The Fair Credit Reporting Act allows everyone in the United States to view each of their three credit reports for free at least once a year. You can check if you have any collection accounts by getting a copy of your free credit report from each of the main credit agencies Equifax, Experian, and TransUnion.
Keep in mind that even if you pay off a debt that appears on your credit reports, it may appear as a paid collection on those reports for up to seven years.
Know the statute of limitations for your debt
You can assess if you still have legal duty by looking at the age of your debt. Even though debt collectors threaten you, once the statute of limitations has expired, they will be unable to prosecute you for collection unless the debt is revived.
The statute of limitations that the debt collection agency must follow is likely determined by where you live and the sort of debt you have. According to the Consumer Financial Protection Bureau, most statutes of limitations last three to six years, though they may go longer in other jurisdictions.
Contact your state attorney general’s office if you want to learn more about your state’s debt collection laws.

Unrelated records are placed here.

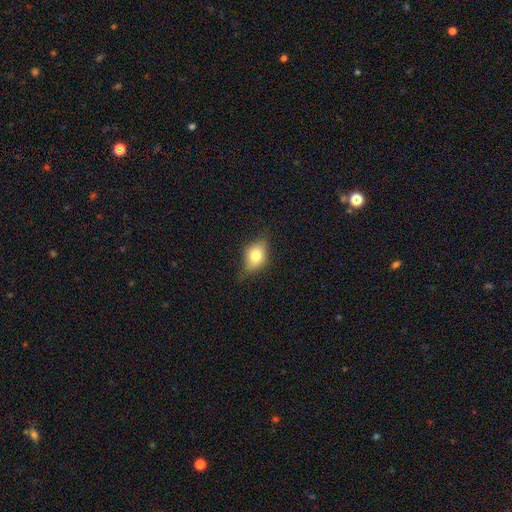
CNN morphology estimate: Overall: smooth (71%). How rounded: in between (68%; round 29%). Merging: none (67%).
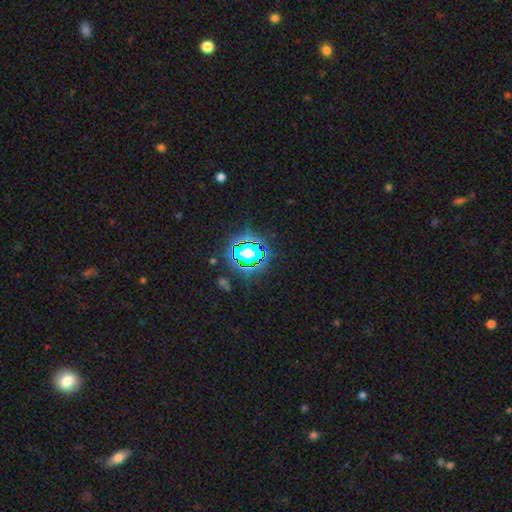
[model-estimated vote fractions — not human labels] star or artifact 82%, smooth 12%, featured or disk 7%.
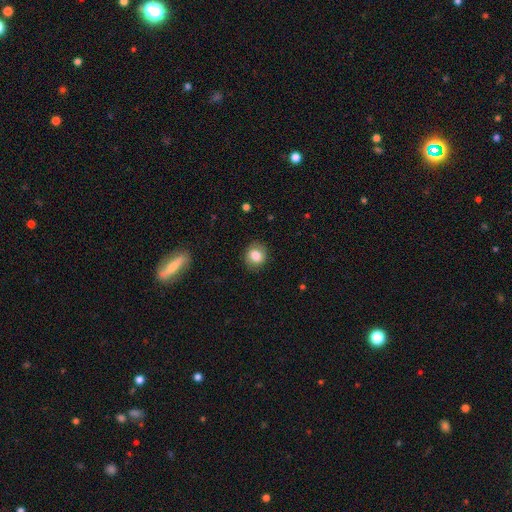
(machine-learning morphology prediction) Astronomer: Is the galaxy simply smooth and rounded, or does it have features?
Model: smooth — 81%.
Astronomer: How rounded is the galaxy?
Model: round — 76%.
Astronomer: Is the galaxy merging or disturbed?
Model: none — 86%.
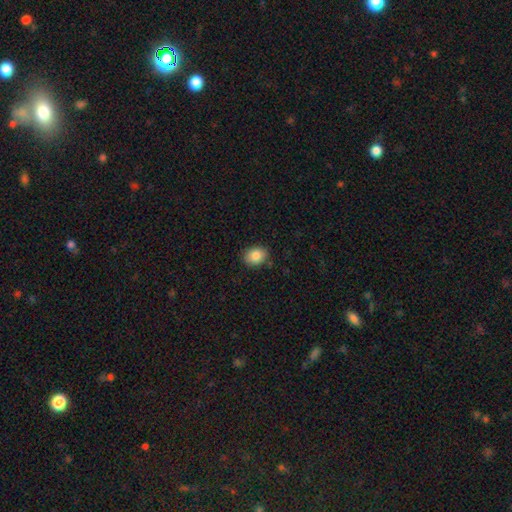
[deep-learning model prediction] smooth 86%, star or artifact 8%, featured or disk 6%. Down the decision tree: how rounded — in between (60%); merging — none (86%).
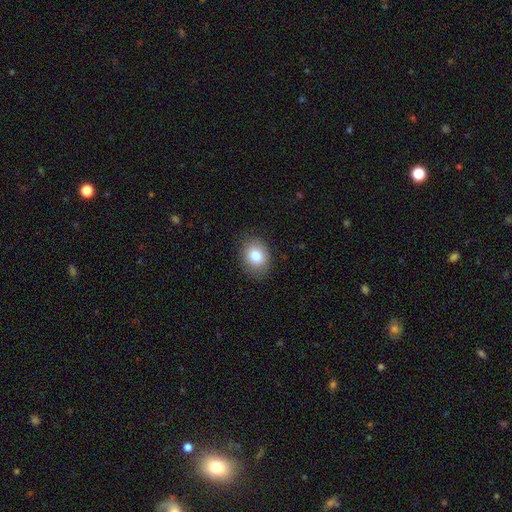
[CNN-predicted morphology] Smooth or featured?
  - smooth: 80% *
  - featured or disk: 10%
  - star or artifact: 9%
How rounded?
  - in between: 54% *
  - round: 45%
  - cigar-shaped: 1%
Merging?
  - none: 85% *
  - minor disturbance: 11%
  - major disturbance: 3%
  - merger: 1%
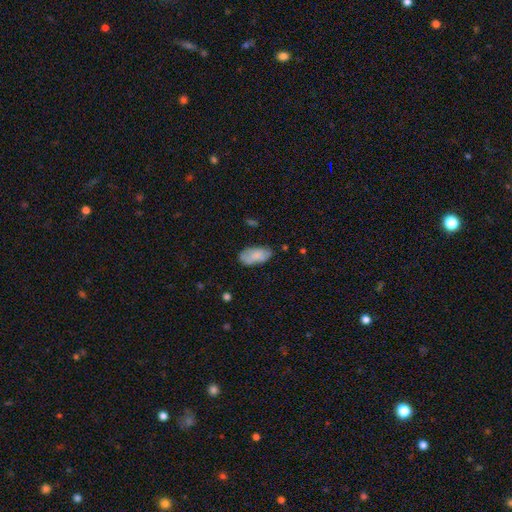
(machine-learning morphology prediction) The model was most divided on "merging": none: 64%, minor disturbance: 25%, major disturbance: 8%, merger: 3%. More confident: how rounded — in between (93%); smooth or featured — smooth (74%).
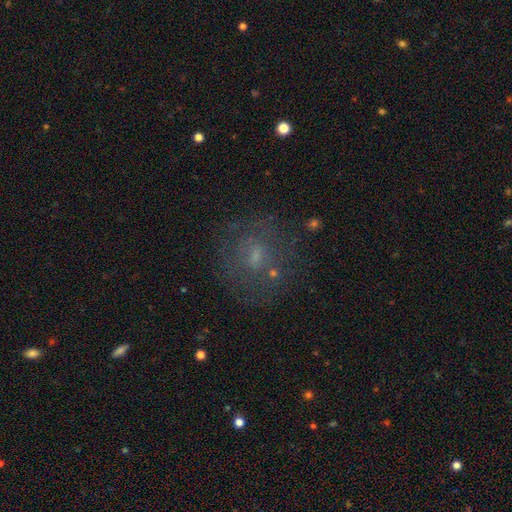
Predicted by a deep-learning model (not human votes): This is marginally a featured or disk galaxy (42%). Merging: likely none (69%).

Making a payment could restart the clock on your debt
Making a partial payment on your debt may restart the statute of limitations in several states. As a result, before you agree to a payment plan, make sure you’re fine with the idea of having to pay off all of your debt at some point. It’s also a good idea to write down your payback plan and double-check it for correctness.
Debt collectors may be more ready to reach a settlement with you if your debt is approaching the statute of limitations in your state, according to the Consumer Financial Protection Bureau.
Respond to lawsuit notices
It’s critical that you don’t dismiss a debt collection endeavor. If debt collectors are unable to contact you and negotiate a settlement, they may be entitled to sue you.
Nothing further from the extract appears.